É indiscutível que os recursos destinados às instâncias superiores, mais precisamente

STJ e STF demoram tempo considerável para serem julgados e mesmo que a hipótese

suscitada seja verdadeira, no sentido de poucos julgados serem revertidos favoravelmente aos

imputados, não deve usar dessa alegação para proibir o acesso ao julgamento dos recursos,

por não justificar aplicação aos demais imputados de penas indevidas.

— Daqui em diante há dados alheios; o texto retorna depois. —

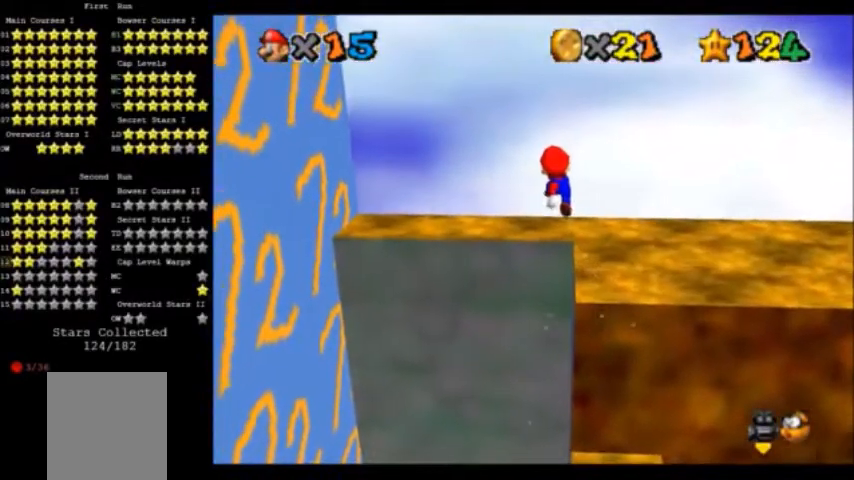
{"buttons": ["A"], "left_stick": "right", "events": [[333, "left_stick", "right"]]}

Essa afirmação recai na suposta existência de pouca ou nenhuma utilidade dos

recursos especial ou extraordinário, dever-se-ia portanto, retirá-los do ordenamento jurídico

caso comprove-se essa proposição.

4.7 Objetivos protelatórios dos recursos

Abaixo segue outro argumento aventado na decisão:

Interessante notar que os dados obtidos não compreenderam os recursos interpostos contra recursos extraordinários inadmitidos na origem (AI/ARE), os quais poderiam incrementar, ainda mais, os casos fadados ao insucesso. E não se pode desconhecer que a jurisprudência que assegura, em grau absoluto, o princípio da presunção da inocência – a ponto de negar executividade a qualquer condenação enquanto não esgotado definitivamente o julgamento de todos os recursos, ordinários e extraordinários – tem permitido e incentivado, em boa medida, a indevida e sucessiva interposição de recursos das mais variadas espécies, com indisfarçados propósitos protelatórios visando, não raro, à configuração da prescrição da pretensão punitiva ou executória. [...]Nesse ponto, é relevante anotar que o último marco interruptivo do prazo prescricional antes do início do cumprimento da pena é a publicação da sentença ou do acórdão recorríveis (art. 117, IV, do CP). Isso significa que os apelos extremos, além de não serem vocacionados à resolução de questões relacionadas a fatos e provas, não acarretam a interrupção da contagem do prazo prescricional. Assim, ao invés de constituírem um instrumento de garantia da presunção de não culpabilidade do apenado, acabam representando um mecanismo inibidor da efetividade da jurisdição penal. (HC 126.292/SP, plenário, Relator Ministro Teori Zavascki, DJe 17/02/16).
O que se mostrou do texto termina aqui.